# seperated for 6 months & trying to reconcile



## happtdude (May 24, 2009)

Hi all,

I have been seperated from my wife and living apart for 6 months. We have been together for 16 years and have two children aged 6 and 4.

We have been working to get back together for the last few weeks but have met a few hurdles along the way. I am finding it difficult to accept that my wife does not take any responsibilty for the break up and blames me for everything to do with the break up.
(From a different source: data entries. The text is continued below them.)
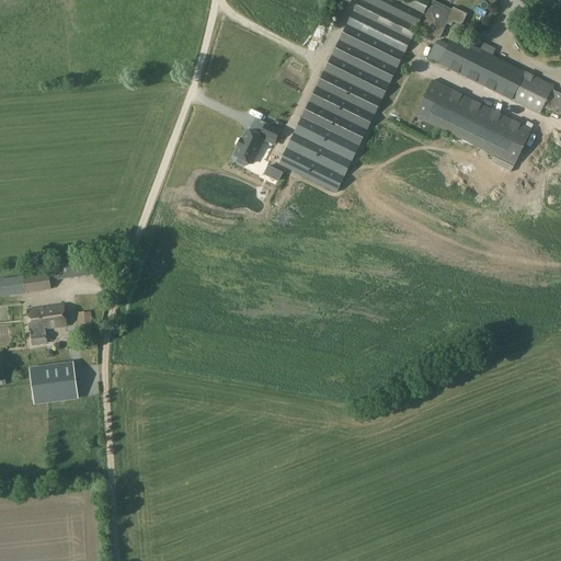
[(420,31),(438,39),(446,24),(453,22),(460,26),(466,15),(453,9),(451,11),(433,2),(420,31)]
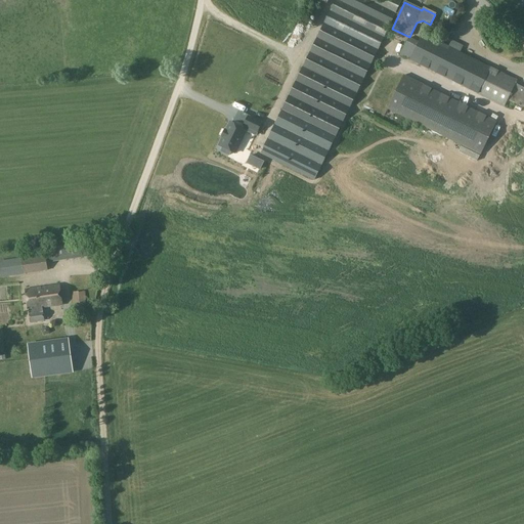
[(383,22),(375,29),(383,38),(391,32),(383,22)]
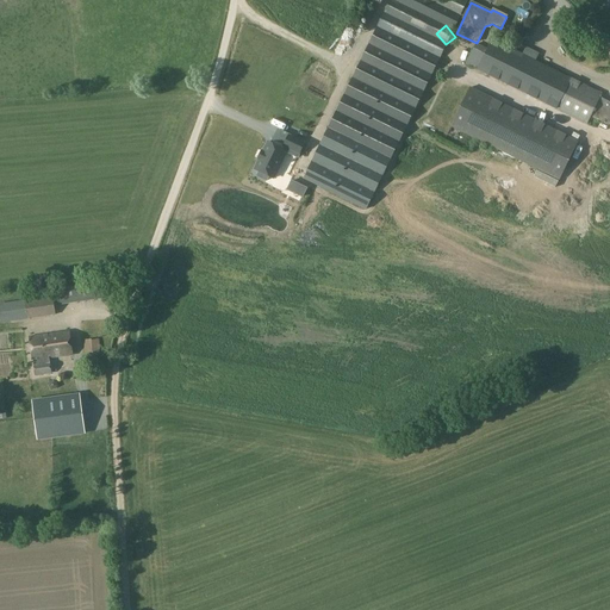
[(475,44),(465,66),(586,125),(590,117),(599,98),(602,94),(535,61),(539,54),(526,48),(522,54),(491,39),(486,49),(475,44)]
I am arranging counselling at the moment and looking forward to our first session in the hope it can all work out. I hope that with the presence of a mediator my wife will not become aggressive and we can work through this with a possitive outcome forcing us both to look at ourselves and our behaviour.

Chris


----------



## Lostman (May 23, 2009)

I hope everything goes well for you in reconcilations. No matter what or why she blames you for the break up. Remember it takes two to tango.


----------



## Corpuswife (Apr 24, 2009)

I agree with Lostman. She played a part. We all do. 

Good luck with the reconciliation.


----------



## Lostman (May 23, 2009)

You still hanging in there Happtdude? Just wondering.


----------



## sinatra (Apr 6, 2009)

Happtdude, can you shed some light on how it was for those 6 months? Did you guys not talk was there NC or was there some efforts to try and work on things? 

I think it just helps some of the others including me who is in the middle of the 4 or 5 months span to compare situations.


----------